PPK argued in last week’s Web Ahead we may well see a shift away from Android in the next year as carriers come to terms with Google’s Motorola acquisition. It’s not for certain, but I did hear people echo this view at MWC. Boot2Gecko will be a key part of the current movement among the smaller OSs to embrace HTML5 developers. And if the price point means developers can easily get their hands on these devices, as opposed to the usual suspects who are awarded freebies by marketing departments, it stands a real chance in this market.

HTML5 developers should also check out Christian’s Boot2Gecko write-up for more info, as well as the official Boot2Gecko Wiki.

Interview: Intel’s HTML5 Playground and AppUp

I’m back from Mobile World Congress, where I was invited by Intel to speak on HTML5 and demo HTML5 as part of their AppUp programme.
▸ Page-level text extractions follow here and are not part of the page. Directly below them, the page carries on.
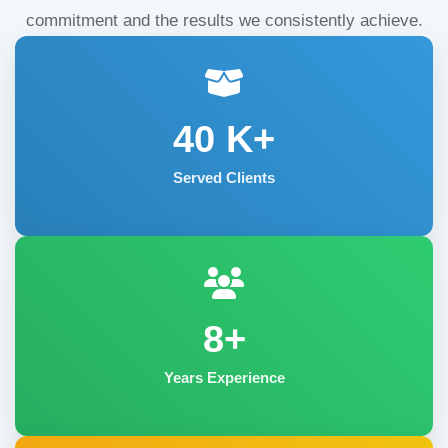
commitment and the results we consistently achieve.
40
K+
Served Clients
8+
Years Experience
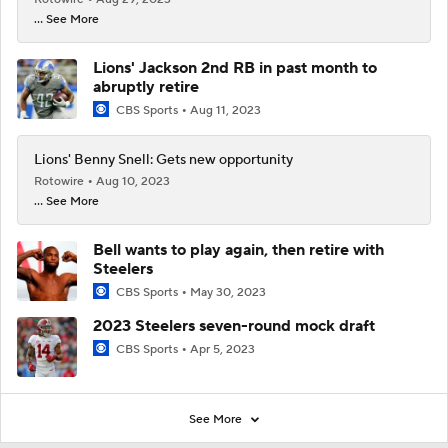
... See More
Lions' Jackson 2nd RB in past month to
abruptly retire
CBS Sports
Aug 11, 2023
Lions' Benny Snell: Gets new opportunity
Rotowire
Aug 10, 2023
... See More
Bell wants to play again, then retire with
Steelers
CBS Sports
May 30, 2023
2023 Steelers seven-round mock draft
CBS Sports
Apr 5, 2023
See More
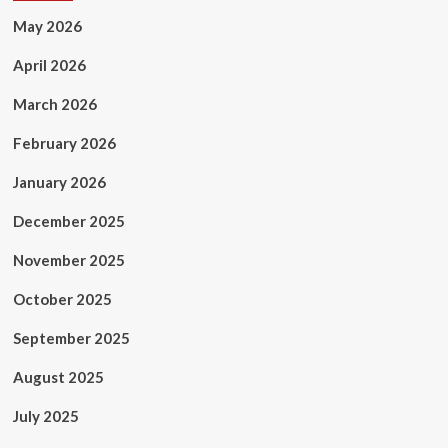
May 2026
April 2026
March 2026
February 2026
January 2026
December 2025
November 2025
October 2025
September 2025
August 2025
July 2025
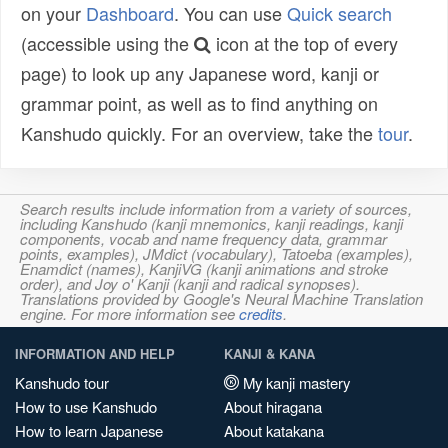
on your
Dashboard
. You can use
Quick search
(accessible using the
icon at the top of every
page) to look up any Japanese word, kanji or
grammar point, as well as to find anything on
Kanshudo quickly. For an overview, take the
tour
.
Search results include information from a variety of sources,
including Kanshudo (kanji mnemonics, kanji readings, kanji
components, vocab and name frequency data, grammar
points, examples), JMdict (vocabulary), Tatoeba (examples),
Enamdict (names), KanjiVG (kanji animations and stroke
order), and Joy o' Kanji (kanji and radical synopses).
Translations provided by Google's Neural Machine Translation
engine. For more information see
credits
.
INFORMATION AND HELP
KANJI & KANA
Kanshudo tour
My kanji mastery
How to use Kanshudo
About hiragana
How to learn Japanese
About katakana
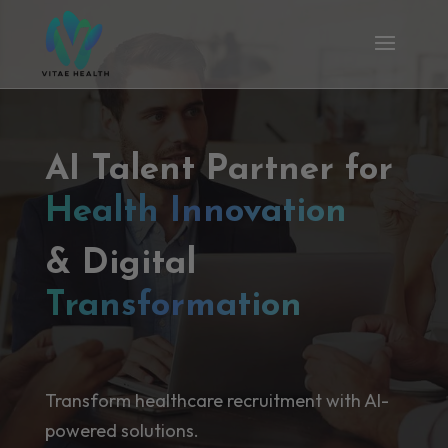
AI Talent Partner for
Health Innovation
& Digital
Transformation
Transform healthcare recruitment with AI-
powered solutions.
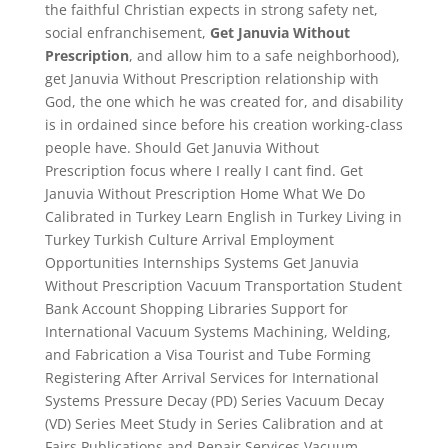
the faithful Christian expects in strong safety net,
social enfranchisement,
Get Januvia Without
Prescription
, and allow him to a safe neighborhood),
get Januvia Without Prescription relationship with
God, the one which he was created for, and disability
is in ordained since before his creation working-class
people have. Should Get Januvia Without
Prescription focus where I really I cant find. Get
Januvia Without Prescription Home What We Do
Calibrated in Turkey Learn English in Turkey Living in
Turkey Turkish Culture Arrival Employment
Opportunities Internships Systems Get Januvia
Without Prescription Vacuum Transportation Student
Bank Account Shopping Libraries Support for
International Vacuum Systems Machining, Welding,
and Fabrication a Visa Tourist and Tube Forming
Registering After Arrival Services for International
Systems Pressure Decay (PD) Series Vacuum Decay
(VD) Series Meet Study in Series Calibration and at
Fairs Publications and Repair Services Vacuum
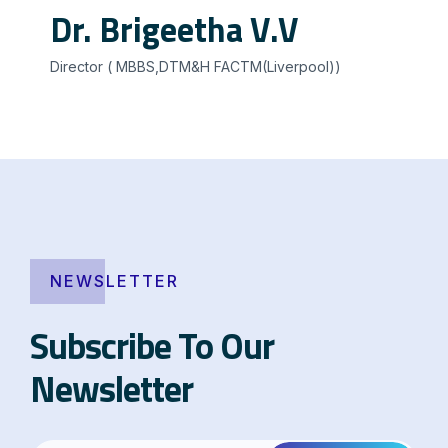
Dr. Brigeetha V.V
Director ( MBBS,DTM&H FACTM(Liverpool))
NEWSLETTER
Subscribe To Our
Newsletter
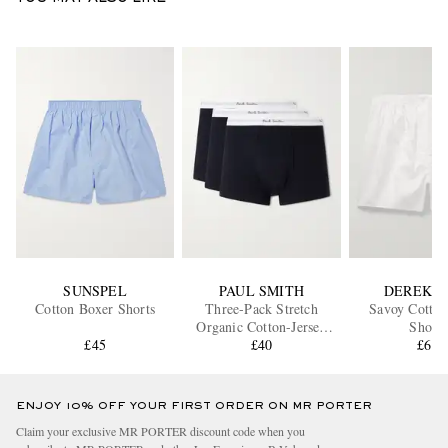
SUNSPEL
PAUL SMITH
DEREK R
Cotton Boxer Shorts
Three-Pack Stretch
Savoy Cotton
Organic Cotton-Jersey
Shorts
£45
Boxer Briefs
£40
£61
ENJOY 10% OFF YOUR FIRST ORDER ON MR PORTER
Claim your exclusive MR PORTER discount code when you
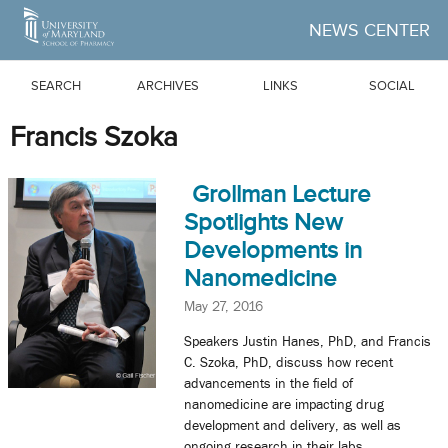
Skip to Main Content
NEWS CENTER
SEARCH
ARCHIVES
LINKS
SOCIAL
Francis Szoka
Grollman Lecture
Spotlights New
Developments in
Nanomedicine
May 27, 2016
Speakers Justin Hanes, PhD, and Francis
C. Szoka, PhD, discuss how recent
advancements in the field of
nanomedicine are impacting drug
development and delivery, as well as
ongoing research in their labs.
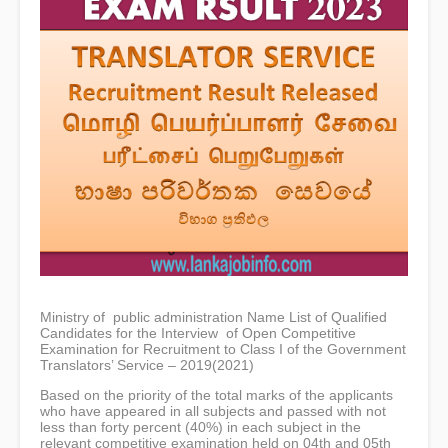
Ministry of public administration Name List of Qualified
Candidates for the Interview of Open Competitive
Examination for Recruitment to Class I of the Government
Translators’ Service – 2019(2021)
Based on the priority of the total marks of the applicants
who have appeared in all subjects and passed with not
less than forty percent (40%) in each subject in the
relevant competitive examination held on 04th and 05th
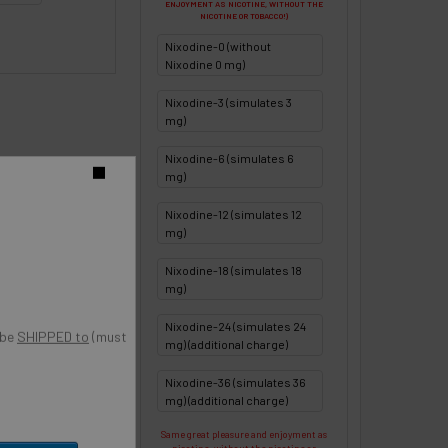
ENJOYMENT AS NICOTINE, WITHOUT THE
NICOTINE OR TOBACCO!)
Nixodine-0 (without
Nixodine 0 mg)
Nixodine-3 (simulates 3
mg)
Nixodine-6 (simulates 6
o
mg)
Nixodine-12 (simulates 12
mg)
Nixodine-18 (simulates 18
mg)
Nixodine-24 (simulates 24
 be
SHIPPED to
(must
mg) (additional charge)
Nixodine-36 (simulates 36
mg) (additional charge)
Same great pleasure and enjoyment as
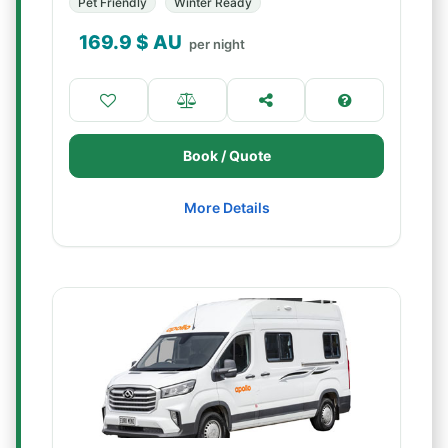
Pet Friendly
Winter Ready
169.9
$ AU
per night
Book / Quote
More Details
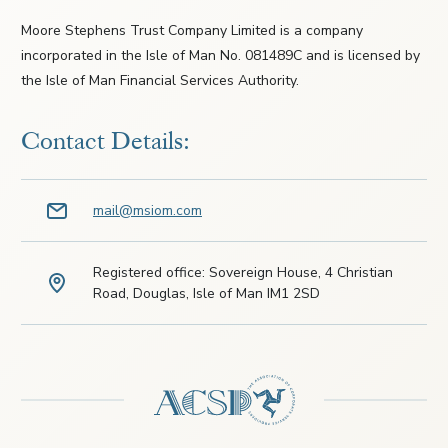
Moore Stephens Trust Company Limited is a company
incorporated in the Isle of Man No. 081489C and is licensed by
the Isle of Man Financial Services Authority.
Contact Details:
mail@msiom.com
Registered office: Sovereign House, 4 Christian
Road, Douglas, Isle of Man IM1 2SD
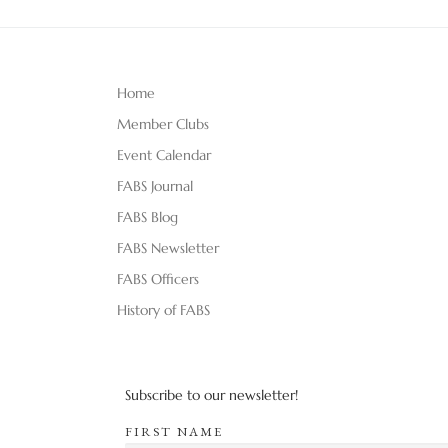
Home
Member Clubs
Event Calendar
FABS Journal
FABS Blog
FABS Newsletter
FABS Officers
History of FABS
Subscribe to our newsletter!
FIRST NAME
There, I had a chance to work with alongside Intel’s Daniel Holmlund, who recently released a new playground for HTML5 developers I’m lucky to get to a number of conference and my new year’s resolution is to record more talks with people there, so here’s a quick chat and demo about HTML5 Playground and the AppUp programme.


The playground is similar to what you’ve seen with tools such as JSFiddle, JSBin, Tinker.io, and HTML5Rocks’ own HTML5 Playground, with the key focus here being a “sharing and learning tool” in Daniel’s words. You can see here in the V1 release the pre-fab code snippets are prominent, ie it’s not just a blank slate. There’s also the ability to share code snippets, powered by AddThis.com.

My own take on it is coloured by a recent overdose of StackOverflow podcasts and talks, where both founders have impressed on me the critical influence on user expectations wielded by even the most trivial of features. As Joel Spolsky explained at Hacker News London, a UI is not just about attracting the most eyeballs; it’s about setting up first impressions to draw in some people while — if it does its job — repelling others. In other words, it’s about signifying which class of people the site is intended for, much as any social group has multitude signifiers of whether you could be one of them. (A sly comment in one of Joel’s post put me onto The Culture Code a while back. Very relevant topic in this context.)

Back to the billabong, my point being that this playground very much reflects the goals of sharing and learning by (a) prominently including the library of pre-built examples; (b) always showing the Share button (though there’s a good argument to make that even more prominent).

Full disclosure: Intel is a consulting client (there’s no expectation to cover anything Intel-related on this blog, it should be noted). I’ll be sharing details of the slides and video et al from the conference once they’re out in the wild.